Vanity Fair review: "The Man from U.N.C.L.E. Is a Charming Late-Summer Surprise"

 

Guy Ritchie’s lively, limber new spy film is not the August refuse it once seemed destined to be.
Fear not for August. Though the month’s status as the dumping ground for less-than summer movies is still intact—”fantastic” is such a risky word to put right in the title!—it is still possible for something to surprise and entertain, to defy its assumed role as a late-season dud. The new 1960s-set spy comedy The Man from U.N.C.L.E. has an inauspicious backstory—most notably a tortured casting process that started with George Clooney, moved to Tom Cruise, and ended withHenry Cavill—and is based on a 50-year-old television series that not that many people remember. By all measures it should be among the most forgotten of summer fare, limply marketed and hamstrung by a lack of movie-star moxie. But instead it manages, through the pluck of its cast and its director, Guy Ritchie, to entertain in a fizzy, offbeat kind of a way. It’s a merry jaunt with a refreshingly low body count (until the end, at least) that deserves more of an audience than it’s probably going to get.

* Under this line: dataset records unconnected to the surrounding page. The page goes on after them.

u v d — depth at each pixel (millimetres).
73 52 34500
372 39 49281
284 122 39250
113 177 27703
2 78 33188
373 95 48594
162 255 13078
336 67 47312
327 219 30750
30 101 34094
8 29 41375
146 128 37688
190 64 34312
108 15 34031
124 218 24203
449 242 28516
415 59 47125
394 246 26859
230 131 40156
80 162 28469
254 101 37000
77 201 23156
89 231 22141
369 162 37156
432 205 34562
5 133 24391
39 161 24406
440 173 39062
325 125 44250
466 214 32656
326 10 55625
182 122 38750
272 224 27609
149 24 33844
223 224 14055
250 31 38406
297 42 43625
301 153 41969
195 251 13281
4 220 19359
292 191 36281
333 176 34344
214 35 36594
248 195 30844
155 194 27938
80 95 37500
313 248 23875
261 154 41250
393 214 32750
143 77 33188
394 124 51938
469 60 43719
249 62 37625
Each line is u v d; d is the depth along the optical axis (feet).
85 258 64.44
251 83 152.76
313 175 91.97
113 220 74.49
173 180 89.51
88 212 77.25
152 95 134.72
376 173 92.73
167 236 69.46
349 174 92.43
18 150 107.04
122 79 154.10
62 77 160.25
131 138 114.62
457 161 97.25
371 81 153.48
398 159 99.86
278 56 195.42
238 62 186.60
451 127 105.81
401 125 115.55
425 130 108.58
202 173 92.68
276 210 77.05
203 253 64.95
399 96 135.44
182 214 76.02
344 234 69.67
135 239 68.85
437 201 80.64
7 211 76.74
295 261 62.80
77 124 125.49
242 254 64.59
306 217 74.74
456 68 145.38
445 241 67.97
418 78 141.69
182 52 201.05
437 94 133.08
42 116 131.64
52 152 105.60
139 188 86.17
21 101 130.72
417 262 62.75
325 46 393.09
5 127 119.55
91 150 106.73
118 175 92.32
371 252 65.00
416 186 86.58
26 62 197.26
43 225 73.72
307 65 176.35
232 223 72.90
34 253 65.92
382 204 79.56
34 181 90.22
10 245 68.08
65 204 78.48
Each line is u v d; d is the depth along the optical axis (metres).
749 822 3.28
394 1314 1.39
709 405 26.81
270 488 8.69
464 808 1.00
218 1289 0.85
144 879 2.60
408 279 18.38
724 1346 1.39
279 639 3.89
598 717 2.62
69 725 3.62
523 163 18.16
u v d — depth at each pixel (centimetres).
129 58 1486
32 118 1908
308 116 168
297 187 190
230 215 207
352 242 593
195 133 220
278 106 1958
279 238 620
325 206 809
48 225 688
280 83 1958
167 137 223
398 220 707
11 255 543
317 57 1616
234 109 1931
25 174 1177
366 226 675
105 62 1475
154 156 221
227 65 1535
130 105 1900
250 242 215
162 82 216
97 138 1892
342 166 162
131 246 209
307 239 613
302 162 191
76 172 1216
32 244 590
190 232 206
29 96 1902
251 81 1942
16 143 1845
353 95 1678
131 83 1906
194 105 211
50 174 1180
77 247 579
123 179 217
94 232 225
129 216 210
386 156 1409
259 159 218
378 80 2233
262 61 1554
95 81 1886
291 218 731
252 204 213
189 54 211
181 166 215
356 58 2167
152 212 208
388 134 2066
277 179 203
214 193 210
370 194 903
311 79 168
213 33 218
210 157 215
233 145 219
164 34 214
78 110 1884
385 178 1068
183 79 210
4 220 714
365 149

At first glance, Man from U.N.C.L.E. would seem to suffer from a dearth of star power. Cavill may be Superman, but he hasn’t done much else. His U.N.C.L.E. co-star, Armie Hammer, had good chemistry with himself in The Social Network (he played twins Cameron and Tyler Winklevoss), but he was poorly served in later films like J. Edgar and The Lone Ranger and his star moment seemed to pass. So the two of them leading a ring-a-ding summer spy romp initially seems like a strange premise. And yet it works, better, even, than it might have with Clooney, or Cruise, or any of the myriad other big names once loosely attached to the movie. Cavill and Hammer both act like they have something to prove—rather than coasting on pre-packaged charm, they (Cavill especially) really go for it, creating something both slick and silly in the process. They’re fun to watch, because they’re game and committed, and because, with their lowered Q scores, they can slip right into the context of the movie. We’re not watching George Clooney running around doing stuff, we’re watching Napoleon Solo.